Show that the balls pass each other at a height of 3/4H
What we know: for person dropping the ball
##y_o = h##
##y_1=h##
##a_y=-9.81m/s^2##
##v_0=0m/s##
##v_y = S##
Person launching the ball up:
##y_o = 0##
##y_1= h##
##a_y=-9.81m/s^2##
##v_0= S##
##v_y = 0m/s##
Homework Equations
##v_y = v_0 + a_yt##
##y=y_0+v_0t+1/2a_yt^2##
##v^2_y = v^2_0+2a_y(y-y_0)##
##y-y_0=1/2(v_0+v_x)t##
## v^2_y-v^2_0=2a_y(y-y_0) ##
The Attempt at a Solution
So my thought process is I need to use a kinematic equation to solve for a value let's say t, for both people, one dropping the ball and one throwing the ball.
Eq.4 ## y-y_0=1/2(v_0+v_x)t ## -> ## t=2(y-y_0)/(v_0+v_y) ##
so now that we have an equation for a function of time, my thought process is that the time when the person throws the ball the height should be 3/4H. I'm not sure if I can do this, but I'm hoping I can set v_y = 0, I think I can use it for the person dropping the ball, but not for the person throwing the ball, but I got stuck here if I didn't.
##t=2(3/4H)/(S+0) ## -> t = 3H/2S
Then for the person throwing the ball down
## t= 1/2(1/4H)/0+S ## -> t=H/2S
then when you set them equal to each other you get H/2s = 3H/2s -> 3
I'm hoping in some way shape or form that is still a t, then to test my answer I plug t=3 into equation 4 again.

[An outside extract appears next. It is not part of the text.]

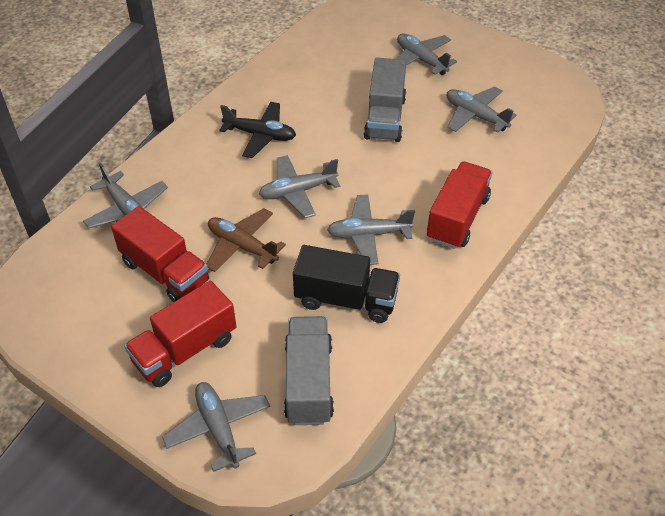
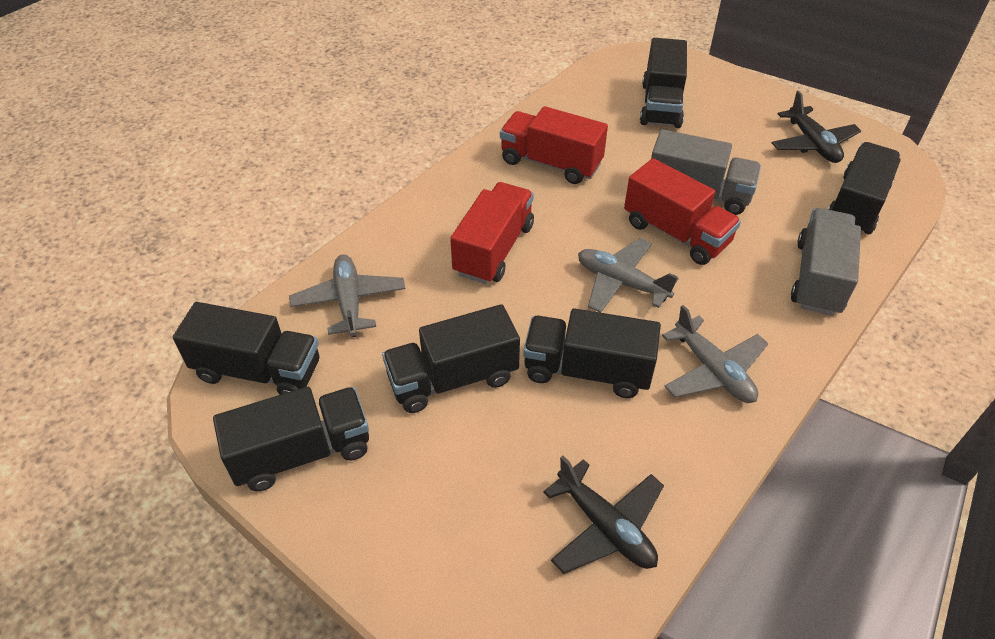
black plane: 1 -> 2
black truck: 1 -> 6
brown plane: 1 -> 0
grey plane: 6 -> 3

##dropping: y-y_0= 1/2(v_0+v_y)t## -> ## 1/4H= 1/2(0+S)3 ## -> ##H=6S##
##throwing: y-y_0 = 1/2(v_0+v_y)t ## -> ## 3/4H=1/2(S+0)3 ## -> ##H=2S##
Set them equal to each other to get 3 again. I think at this point its a huge stretch, and it's probably just an algebra reason why I got 3 again. I'm not sure how else to approach this.